As I posted a few months ago, I went and saw Buddy and Jonny Lang in Vancouver this past Sunday. MANOHMAN! Other than some less-than-optimum sound, Jonny was pretty good...BUT...Mr. Buddy Guy! I was even more blown away that my highest expectations could predict! 74 years old? His band was hot...when Buddy changed his dynamics, they were right there with him. Sometimes he was playing SO quietly, you had to work to hear him, but not because his band was louder, and the weird thing is, even when he was playing that quietly, his sound was still HUGE, if you can understand what I am getting at! Would I like to be able to do that or what? The next minute he would be RIPPING! Near the end of the concert, he walked off the front of the stage singing into a hand-held mic with a roadie following him up the aisle of the theatre to relieve him of the mic whenever he was playing. He then walked out of the auditorium, through the lobby (playing all the while), and down the other aisle back to the stage, stopping along the way to give a young lad (not me) a pick to strum his guitar while he was fretting the notes. He put on a totally entertaining and classy show with playing that I daresay any other blues player today would be hard-pressed to match, and of course, the most amazing voice to boot. He also had some pretty funny patter going on during the show. I didn't realize he is playing in Victoria tonight until I looked at the back of the shirt I bought (LOL!), but if I had known in time to arrange it, you can be sure I would have been going tonight as well. It's sad that I have always been a fan of his and that it has taken me this long to get to see one of his shows, but you know I will see him again and again from here on in if I ever get the chance.
-Mike
P.S. Big thanks to whoever it was in my earlier thread that told me to bring earplugs. I didn't need them for JL, but Buddy WAS loud, and it was good to have a set in.


----------



## zontar (Oct 25, 2007)

I'd love to see him live.

I've been listening to Damn Right I've got the Blues a lot lately.

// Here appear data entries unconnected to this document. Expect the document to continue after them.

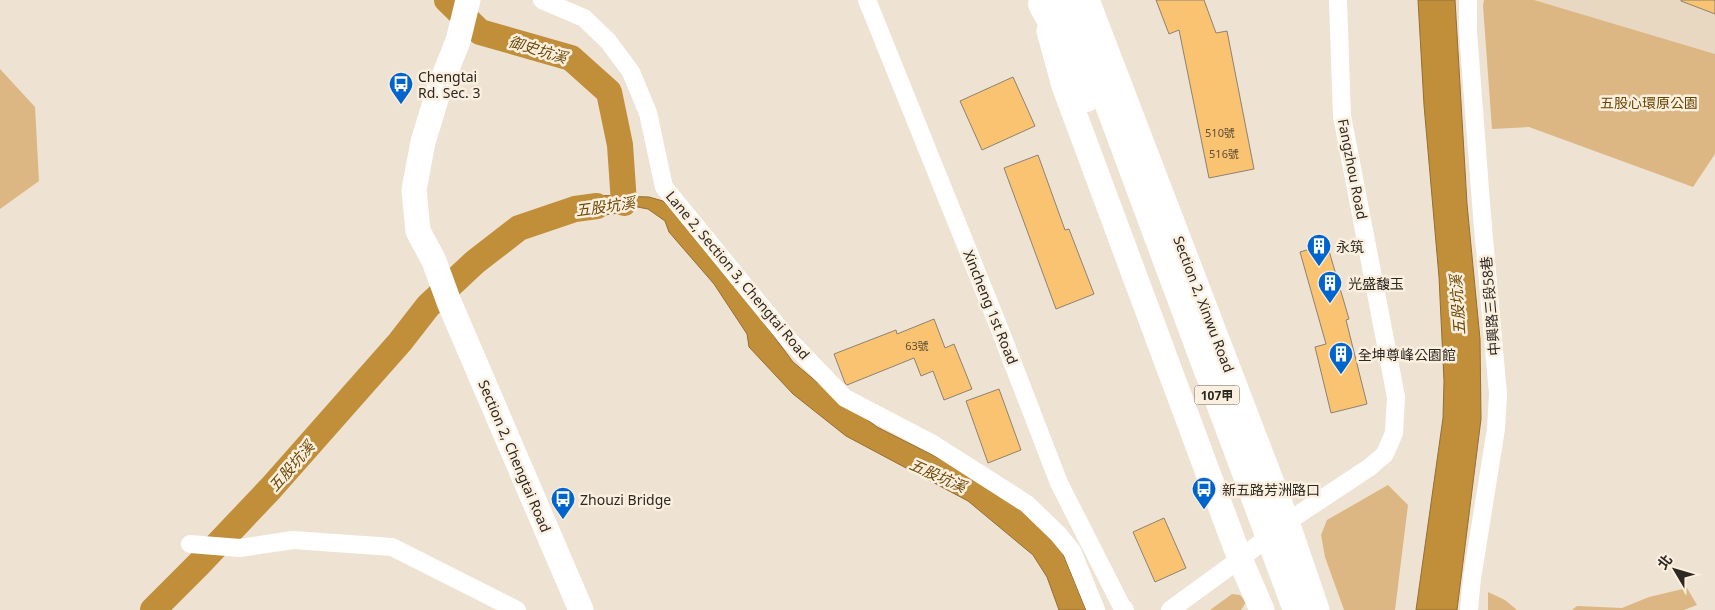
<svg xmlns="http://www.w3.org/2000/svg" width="1715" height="610" font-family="'Noto Sans','Noto Sans TC',sans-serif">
<rect width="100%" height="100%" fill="#eee2d2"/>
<!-- built -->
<path fill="#e8d8c1" d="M 1534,0 L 1715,0 L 1715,54 Z"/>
<!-- green -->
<g fill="#dcb783">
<path d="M 1484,0 L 1534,0 L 1715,54 L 1715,154 L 1693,187 L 1529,127 L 1492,129 L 1483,6 Z"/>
<path d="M 0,69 L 35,107 L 39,181 L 0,209 Z"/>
<path d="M 1388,485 L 1408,505 L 1395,610 L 1344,610 L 1325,557 L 1321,535 L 1327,520 Z"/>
<path d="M 1687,588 L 1697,605 L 1684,610 L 1572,610 L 1577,606 L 1622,608 L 1649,597 Z"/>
<path d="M 1488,592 L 1505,600 L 1517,610 L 1488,610 Z"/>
<path d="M 1232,594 L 1240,595 L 1246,602 L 1241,610 L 1210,610 Z"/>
</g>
<!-- water -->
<g fill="#c18e3a" stroke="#946f33">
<path d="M 1418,0 L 1455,0 L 1467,204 L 1480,339 L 1481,419 L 1457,610 L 1416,610 L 1443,418 L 1444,381 L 1439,277 L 1424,105 Z"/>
<path d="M 588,195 L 649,197 L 663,201 L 683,219 L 747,300 L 793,362 L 818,383 L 877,427 L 950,464 L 1002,494 L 1034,521 L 1061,549 L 1086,610 L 1059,610 L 1047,577 L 1033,555 L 968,501 L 846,436 L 793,394 L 749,347 L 747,334 L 714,284 L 669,232 L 665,221 L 648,209 L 632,206 L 618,213 L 565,221 L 562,201 Z"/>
</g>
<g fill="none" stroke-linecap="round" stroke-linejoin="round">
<!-- river -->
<g stroke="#c18e3a" stroke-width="26">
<path d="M 447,0 L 480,32 L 571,58 L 609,92 L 620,145 L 624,203"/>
<path d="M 153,610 L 199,564 L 271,488 L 400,342 L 428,306 L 475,262 L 519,228 L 575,209 L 597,206"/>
</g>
</g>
<!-- building -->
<g fill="#f9c372" stroke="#8d8273">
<path d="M 1156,0 L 1204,0 L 1216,33 L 1227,31 L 1254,169 L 1209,178 L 1179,30 L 1169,34 Z"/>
<path d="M 1681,0 L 1715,0 L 1715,14 L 1681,1 Z"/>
<path d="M 1013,77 L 1035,126 L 982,150 L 960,101 Z"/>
<path d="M 1038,155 L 1065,230 L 1069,229 L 1094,294 L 1056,309 L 1004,168 Z"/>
<path d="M 1327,244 L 1349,319 L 1346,320 L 1367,404 L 1331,413 L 1315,347 L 1326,344 L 1300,252 Z"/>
<path d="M 934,319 L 945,348 L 954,344 L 972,389 L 944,400 L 933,371 L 921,376 L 914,358 L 847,385 L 845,383 L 834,354 L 896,330 L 897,334 Z"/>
<path d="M 999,389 L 1021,450 L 988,463 L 966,401 Z"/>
<path d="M 1164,518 L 1186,568 L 1155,582 L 1133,532 Z"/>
</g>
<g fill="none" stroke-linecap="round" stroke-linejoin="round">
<!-- street -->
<g stroke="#fff" stroke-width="18">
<path d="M 542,0 L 584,18 L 608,41 L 631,72 L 648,113 L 664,187 L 789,340 L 845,398 L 933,444 L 1027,504 L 1058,534 L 1072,551 L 1096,610"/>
<path d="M 867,0 L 998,325 L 1059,483 L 1121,605 L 1125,610"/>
<path d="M 1468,0 L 1468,32 L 1482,216 L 1498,394 L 1496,429 L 1472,578 L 1469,610"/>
<path d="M 190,544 L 240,548 L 293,540 L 392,547 L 517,610"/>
<path d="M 1170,610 L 1240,559 L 1287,522 L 1370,467 L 1385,454 L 1394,433 L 1396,397 L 1342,116 L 1338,0"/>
</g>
<!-- secondary -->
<g stroke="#fff" stroke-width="25">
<path d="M 468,0 L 458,41 L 440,86 L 423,142 L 414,190 L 418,231 L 434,261 L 449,302 L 581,610"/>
<path d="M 1087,0 L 1287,522 L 1317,610"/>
<path d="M 1049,31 L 1064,86 L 1240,559 L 1262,610"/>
</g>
<!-- primary -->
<g stroke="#fff" stroke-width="28">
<path d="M 1070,0 L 1297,610"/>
<path d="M 1042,4 L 1067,50 L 1086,98"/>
</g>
</g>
<!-- icons -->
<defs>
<symbol id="bus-pin" viewBox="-11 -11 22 30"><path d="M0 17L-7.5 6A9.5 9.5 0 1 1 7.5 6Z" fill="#0064cd" stroke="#fbefdf"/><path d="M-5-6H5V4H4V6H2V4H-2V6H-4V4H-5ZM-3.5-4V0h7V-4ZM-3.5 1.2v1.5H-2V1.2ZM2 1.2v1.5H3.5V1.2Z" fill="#fff"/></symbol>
<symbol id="building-pin" viewBox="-11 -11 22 30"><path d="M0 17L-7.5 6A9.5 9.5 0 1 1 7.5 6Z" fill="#0064cd" stroke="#fbefdf"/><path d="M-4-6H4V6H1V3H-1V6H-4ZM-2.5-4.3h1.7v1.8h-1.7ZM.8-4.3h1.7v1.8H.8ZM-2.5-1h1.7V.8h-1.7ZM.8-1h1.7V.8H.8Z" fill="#fff"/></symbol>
</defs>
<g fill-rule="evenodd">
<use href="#bus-pin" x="387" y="70" width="28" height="38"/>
<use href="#building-pin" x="1305" y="232" width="28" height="38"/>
<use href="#building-pin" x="1316" y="269" width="28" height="38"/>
<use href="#building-pin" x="1327" y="340" width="28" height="38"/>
<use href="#bus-pin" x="1190" y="475" width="28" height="38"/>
<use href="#bus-pin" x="549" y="485" width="28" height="38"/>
</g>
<g text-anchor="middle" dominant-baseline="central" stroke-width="5" stroke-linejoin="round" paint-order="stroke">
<!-- number labels -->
<g font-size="11" fill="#5f4f36">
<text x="1220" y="132">510號</text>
<text x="1224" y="153">516號</text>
<text x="917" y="345">63號</text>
</g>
<!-- shield labels -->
<rect fill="#fbefdf" stroke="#6a645b" stroke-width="1" x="1194.5" y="385.5" width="45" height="19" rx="4"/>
<g font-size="12" font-weight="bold" fill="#2c2822">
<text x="1217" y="395">107甲</text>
</g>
<!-- poi labels -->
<g font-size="14" fill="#2c2822" stroke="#fbefdf" text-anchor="start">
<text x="418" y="76">Chengtai<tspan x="418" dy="16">Rd. Sec. 3</tspan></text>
<text x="1336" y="246">永筑</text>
<text x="1348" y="283">光盛馥玉</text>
<text x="1358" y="354">全坤尊峰公園館</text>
<text x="1222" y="489">新五路芳洲路口</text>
<text x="580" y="499">Zhouzi Bridge</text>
</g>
<!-- park labels -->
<g font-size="14" fill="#684500" stroke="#fbefdf">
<text x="1649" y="102">五股心環原公園</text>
</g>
<!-- street labels -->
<g font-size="14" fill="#2c2822" stroke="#fbefdf">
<text transform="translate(1353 169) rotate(79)">Fangzhou Road</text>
<text transform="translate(738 275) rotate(50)">Lane 2, Section 3, Chengtai Road</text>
<text transform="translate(1204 304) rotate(69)">Section 2, Xinwu Road</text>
<text transform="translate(1490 306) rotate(-95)">中興路三段58巷</text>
<text transform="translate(991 307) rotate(68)">Xincheng 1st Road</text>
<text transform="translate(515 456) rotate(67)">Section 2, Chengtai Road</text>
</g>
<!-- water labels -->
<g font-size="15" font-style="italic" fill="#6c4906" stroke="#fbefdf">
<text transform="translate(538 49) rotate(17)">御史坑溪</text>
<text transform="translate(605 206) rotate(-8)">五股坑溪</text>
<text transform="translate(1457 305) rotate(-94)">五股坑溪</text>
<text transform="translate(291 466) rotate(-49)">五股坑溪</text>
<text transform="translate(938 475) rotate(24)">五股坑溪</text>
</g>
</g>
<!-- north arrow -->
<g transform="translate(1675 570) rotate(308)" stroke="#fbefdf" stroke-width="4" paint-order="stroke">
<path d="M0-4L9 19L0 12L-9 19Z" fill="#2c2822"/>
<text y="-8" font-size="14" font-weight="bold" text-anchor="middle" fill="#2c2822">北</text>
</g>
</svg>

A great entertainer & musician.


----------



## lbrown1 (Mar 22, 2007)

he came to the Empire theatre in Belleville a few years back - and I missed it.....I phoned them up and asked if they were having him back again - they said - likely not - the show was not well attended......sad..sad indeed.....

I've been listening to alot of his stuff lately too.....just LOVE his rendition of Red House


----------



## GuitarsCanada (Dec 30, 2005)

He has played Hamilton Place sometime in April for about 5 years running. We have seen him twice there. Usually the tickets went on sale about 10 months in advance. The first time was a great show, the second seemed to be cut short and was not as energetic. I would say the second one was good. But he is another one of those old blues players that everyone should see at least once.


----------



## Mooh (Mar 7, 2007)

Saw him several years ago at Convocation Hall (U of T), which can have stellar sound. Chris Duarte opened the show and he was mixed so loud and lousy we almost left. However, the mix and volume for Buddy Guy was fantastic, and he put on a great show. I kind of get the impression he plays every show like it could be his last. He mimiced other players like SRV and Clapton, much to the amusement of the crowd. The walkabout act was popular too.

Maybe one of the best shows I've seen...not that I go to many.

Peace, Mooh.


----------



## mhammer (Nov 30, 2007)

I bought Junior Wells' album "Coming at You" (featuring Buddy on guitar) in 1968, after interviewing Junior for my high school newspaper. Must have spent that entire year trying to learn all of Buddy's solos and classic riffs. There is an awful lot of Buddy in Stevie Ray Vaughan and Eric Clapton.


----------



## Spikezone (Feb 2, 2006)

zontar said:


> I'd love to see him live.
> 
> I've been listening to Damn Right I've got the Blues a lot lately.
> 
> A great entertainer & musician.


I love that album! I bought his new one, SKIN DEEP at the concert, and it's excellent as well!
-Mikey


----------